On the one hand, the German early-stage investors want to become somewhat more independent of follow-up investors. Your business is always based on the assumption that other financiers will step in later and make much larger sums available. The larger the reserves, the longer start-ups can develop solely with the capital of their existing investors.

On the other hand, if you want to keep ownership of a start-up, you need your own capital to fund it. Because in the case of follow-up investments by other funds, the participation and thus also the share of the proceeds shrink when a start-up finally goes public or is resold.

Invest more slowly: New funds will last longer

Leybold, Brandis and Heinemann also assume that the funds that have now been launched will invest their money over a longer period of time become than their predecessors. One indicator of this trend are market numbers from venture capital firm Morpheus. According to this, the number of rounds of financing for German start-ups fell by more than 13 percent from January to May 2022. 92 percent of all financing rounds were the first or second financing round of the respective company.

At the same time, there are indications that the number of start-ups will decrease again, resulting in fewer investment opportunities. Morpheus recorded a 16 percent drop in newly registered startups for January to May compared to the previous year.

“We fully invested the predecessor fund over a good two and a half years, now we will probably go to three to three and a half years,” says Florian Heinemann. This in turn has advantages and disadvantages. The earlier the investments are made, the longer the portfolio companies have to generate the expected returns.

Headline investor Leybold emphasizes that those who are more patient are more independent of market fluctuations.
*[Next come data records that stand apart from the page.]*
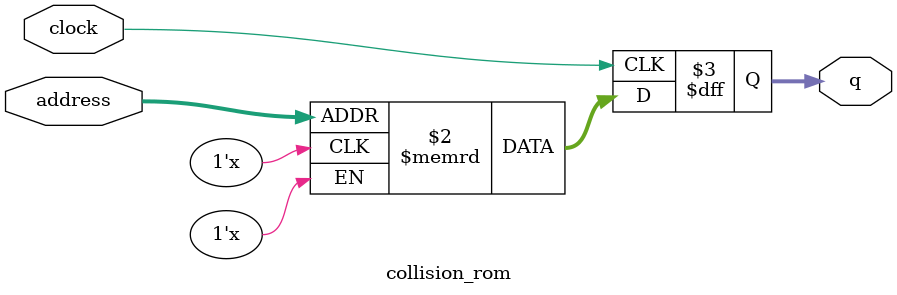
<source format=sv>
module collision_rom (
	input logic clock,
	input logic [18:0] address,
	output logic [2:0] q
);

logic [2:0] memory [0:307199] /* synthesis ram_init_file = "./collision/collision.COE" */;

always_ff @ (posedge clock) begin
	q <= memory[address];
end

endmodule

</source>
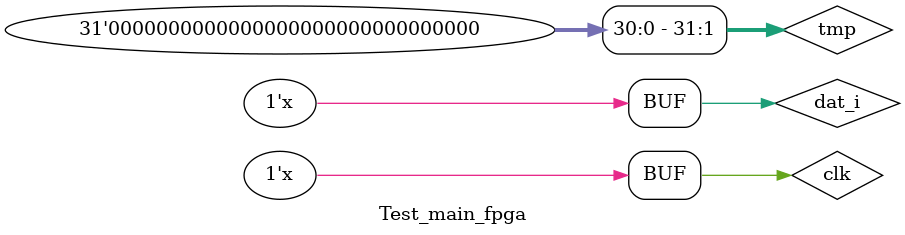
<source format=v>
`timescale 1ns / 1ps


module Test_main_fpga;

	// Inputs
	reg clk;
	reg dat_i;

	// Outputs
	wire sclk;
	wire led1;
	wire led2;
	wire led3;
	wire beep;

	// Instantiate the Unit Under Test (UUT)
	main uut (
		.clk(clk), 
		.dat_i(dat_i), 
		.sclk(sclk), 
		.led1(led1), 
		.led2(led2), 
		.led3(led3),
		.beep(beep)
	);

	//!	Global Clock
	//!	1MHz:1000 1.2MHz: 2MHz:500 5MHz:200 10MHz:100 50MHz:20 
	//!	(1/clock *1,000,000,000)
	parameter STEP = 20;
	parameter STEP_half=10;
	always begin
		#STEP_half;
		clk<=~clk;
	end

	reg [31:0] tmp=0;
	parameter STEP_2M=500;
	always begin
		#STEP_2M;
		tmp<=$random;
		dat_i<=tmp[0];
	end

	initial begin
		// Initialize Inputs
		clk = 0;
		dat_i = 0;

		// Wait 100 ns for global reset to finish
		#100;
        
		// Add stimulus here

	end
      
endmodule


</source>
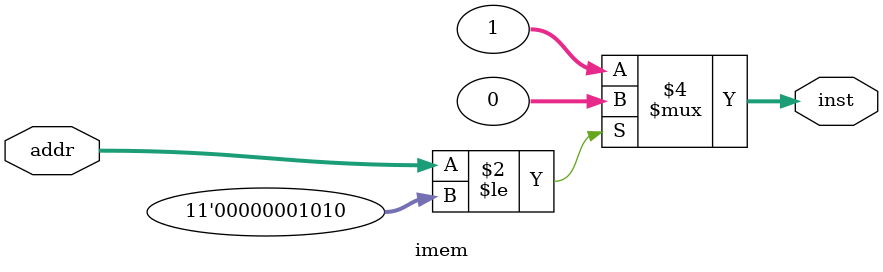
<source format=v>
module imem(
	input [10:0]addr,
	output reg[31:0]inst
);
	always @(*) begin
		if(addr <= 11'd10) begin
			inst = 32'b0;
		end else begin
			inst = 32'b1;
		end
	end

endmodule
</source>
Funds that have allocated all of their capital over the past 18 months are now more affected by the slide in valuations than those investors who have been more consistent.

Investors rely on frugal founders

When looking for new technologies and digital business models, investors want to pay more attention to the fact that companies can also do business with less money. “Against capital-intensive firms or thin-margin business models we would certainly shy away even more than last year,” says Earlybird partner Brandis.

His company has invested in the rocket start-up Isar Aerospace, which will need many millions of euros before the first sales are possible. Brandis reports that he would now have to discuss this with his colleagues at length.

Isar Aerospace rocket

Investors are currently shying away from capital-intensive companies.

(Photo: Isar Aerospace)

“In times of crisis, companies are successful that initially focus on product development,” says Christian Leybold. Those who can prove that their product is in demand and that their business model is economical will then also receive money for expansion. In the past few months, however, companies had so much capital that they could try both at the same time.

Headline collected almost all of the money for the Europe fund this year. Fundraising for the US fund took place from April to June, i.e. already in crisis mode.

In its current search for investors, Leybold identified two groups of investors. Those who want to maintain a certain ratio between investments in the stock market and in start-ups would now have to cut back on their venture capital investments after the share price on the stock exchanges had fallen. Others, however, are now particularly interested in start-ups, says Leybold: “Anyone who believes in technology as a driver of value creation, but recently thought the prices were crazy, says: ‘Especially now.'”

More: Investor Eva-Valérie Gfrerer at Handelsblatt Disrupt: The end of “growth at any price”.